La evolución vital de cualquier menor de edad entre los ocho y los dieciséis años es una época de transformación física constante. Los más feos pueden ser guapos después, los que eran bellos, perder su encanto. Las gorditas, atletas en la adolescencia. Los renacuajos, torres más tarde. Es evidente la sensación de extrañeza que causa ver, tras su nacimiento e infancia transcurridos varios años, a los adolescentes que se han formado al crecer. Este puede ser uno de los puntos de partida del film dirigido por Isa Campo e Isaki Lacuesta, en el que narran el regreso de Gabriel, un chaval perdido en las montañas de Pirineos, encontrado en un centro de menores francés con una nueva identidad, la de Léo. Ambos directores y guionistas abordan la historia desde la crónica de sucesos, a partir de algún caso real en el borrador, para moldear una experiencia que aplicándose a su enunciado, va mudando su piel desde su propio título. Lo que comienza como un drama costumbrista juvenil, escora hacia una película de género, de la intriga hasta coqueteos con el terror, mutando en el último tercio como un drama familiar, algo social de denuncia y recuperando ese aliento de suspense que modula todo el metraje. Forma y fondo implicados en el mismo título, esa poética próxima piel o piel cercana, propera pell en el original catalán.
Con un acertadísimo reparto compuesto por tres protagonistas jóvenes y tres adultos, dos grupos confrontados con Gabriel, su primo y la novia de éste. En resonancia con el que forman la madre viuda, su cuñado y el tutor que ha educado Léo, el protagonista, de nuevo esa dicotomía de su nombre y sus identidades. Los seis personajes danzan por parejas, tríos y cuartetos, guiados por un intruso que los une, confronta, aleja, aunque sobre todo los motiva en esa coreografía de amores, rechazos y encuentros. Lacuesta y Campo emplean las herramientas genéricas de dilatación al exponer las acciones, la espera, la inquietud, los giros sorprendentes mostrados con tranquilidad pero desasosiego, el mismo que tienen los personajes, vivos, mutantes. Un juego de apariencias, engaños, dudas o revelaciones que dibuja el joven intruso, o auténtico desaparecido, con el que empatizaremos desde su presentación, pasando por sus crisis de ansiedad en las que se aísla y lesiona. Logrando buenas secuencias que funcionan en conjunto y separadas por una progresión dramática inusual en la resolución narrativa del cine comercial. Pequeñas piezas entre las que destacan las del lago, la cena, las conversaciones del tío y el reaparecido. Incluso la primera en la que se presenta al protagonista encaramado en el tejado del centro de menores.

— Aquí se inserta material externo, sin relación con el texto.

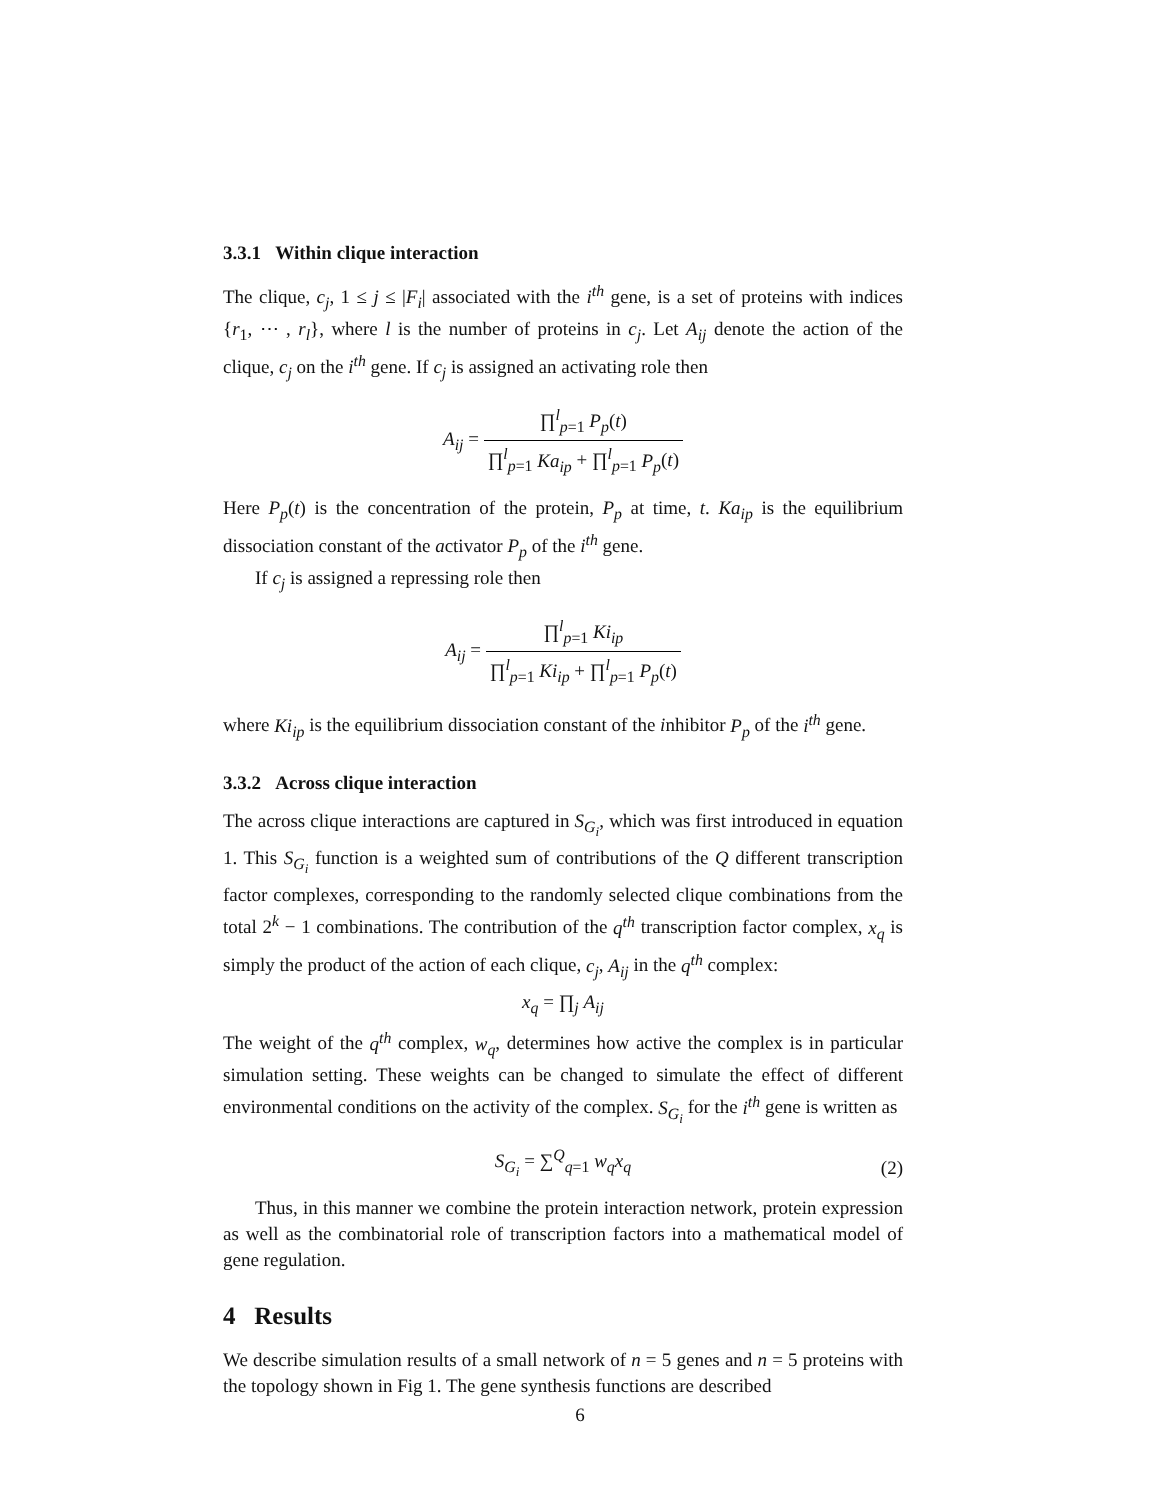3.3.1 Within clique interaction
The clique, c<sub>j</sub>, 1 ≤ j ≤ |F<sub>i</sub>| associated with the i<sup>th</sup> gene, is a set of proteins with indices {r<sub>1</sub>, ⋯ , r<sub>l</sub>}, where l is the number of proteins in c<sub>j</sub>. Let A<sub>ij</sub> denote the action of the clique, c<sub>j</sub> on the i<sup>th</sup> gene. If c<sub>j</sub> is assigned an activating role then
A<sub>ij</sub> = ∏<sup>l</sup><sub>p=1</sub> P<sub>p</sub>(t) ∏<sup>l</sup><sub>p=1</sub> Ka<sub>ip</sub> + ∏<sup>l</sup><sub>p=1</sub> P<sub>p</sub>(t)
Here P<sub>p</sub>(t) is the concentration of the protein, P<sub>p</sub> at time, t. Ka<sub>ip</sub> is the equilibrium dissociation constant of the activator P<sub>p</sub> of the i<sup>th</sup> gene.
If c<sub>j</sub> is assigned a repressing role then
A<sub>ij</sub> = ∏<sup>l</sup><sub>p=1</sub> Ki<sub>ip</sub> ∏<sup>l</sup><sub>p=1</sub> Ki<sub>ip</sub> + ∏<sup>l</sup><sub>p=1</sub> P<sub>p</sub>(t)
where Ki<sub>ip</sub> is the equilibrium dissociation constant of the inhibitor P<sub>p</sub> of the i<sup>th</sup> gene.
3.3.2 Across clique interaction
The across clique interactions are captured in S<sub>G<sub>i</sub></sub>, which was first introduced in equation 1. This S<sub>G<sub>i</sub></sub> function is a weighted sum of contributions of the Q different transcription factor complexes, corresponding to the randomly selected clique combinations from the total 2<sup>k</sup> − 1 combinations. The contribution of the q<sup>th</sup> transcription factor complex, x<sub>q</sub> is simply the product of the action of each clique, c<sub>j</sub>, A<sub>ij</sub> in the q<sup>th</sup> complex:
x<sub>q</sub> = ∏<sub>j</sub> A<sub>ij</sub>
The weight of the q<sup>th</sup> complex, w<sub>q</sub>, determines how active the complex is in particular simulation setting. These weights can be changed to simulate the effect of different environmental conditions on the activity of the complex. S<sub>G<sub>i</sub></sub> for the i<sup>th</sup> gene is written as
S<sub>G<sub>i</sub></sub> = ∑<sup>Q</sup><sub>q=1</sub> w<sub>q</sub>x<sub>q</sub> (2)
Thus, in this manner we combine the protein interaction network, protein expression as well as the combinatorial role of transcription factors into a mathematical model of gene regulation.
4 Results
We describe simulation results of a small network of n = 5 genes and n = 5 proteins with the topology shown in Fig 1. The gene synthesis functions are described
6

Gran parte de los resultados se debe a un sexteto de actores en plena afinación y sintonía que cruzan o evitan sus miradas potentes, expresivas, provenientes de sus entrañas. Emma Suárez con su amor entregado que justifica cualquiera de sus apariciones en escena. Sergi López en un papel pétreo, íntegro, ese tío que va perdiendo capas de dureza a pesar de no perder su terquedad. Un educador suizo, encarnado por Bruno Tedeschini, que funciona como travieso y responsable Pepito Grillo en los equilibrios y relaciones personales. Por supuesto los adultos reiteran su presencia con el talento de los personajes que mejor evolucionan, esos adolescentes interpretados por Igor Szpakowski, Greta Fernández y un gran Àlex Monner, intenso, dubitativo, amenazador, tierno. Humano al fin y al cabo. Uno de los personajes más golosos y mejor construidos en todos sus matices, para aportar credibilidad en la pantalla. Es curioso que ni siquiera él mismo en el metraje, se parezca a la foto del cartel promocional en el que nos observa inquisidor, de frente.
La pareja de cineastas consigue transmitir con una cámara portada a pulso o al hombro, inestable, titubeante solo lo bastante para registrar planos bien compuestos, nítidos, puntos de vista siempre guiados por la mirada de los personajes. Una amplitud generosa en el formato panorámico, con un acercamiento a una comunidad que vive junto a las montañas, influida por las costumbres cazadoras, casi a ciertos ritos ancestrales de tribu. Unos paisajes captados en planos generales que contraponen la severidad de las nubes, la niebla, el frío invernal, la nieve omnipresente y las rocas fronterizas. Unas vistas impresionantes de desfiladeros, cordilleras y senderos que permanecen imperturbables, conocedores de la verdad que se intuye clara, pero se desea distinta en un final abierto, cerrado, intercadente. Emocionante.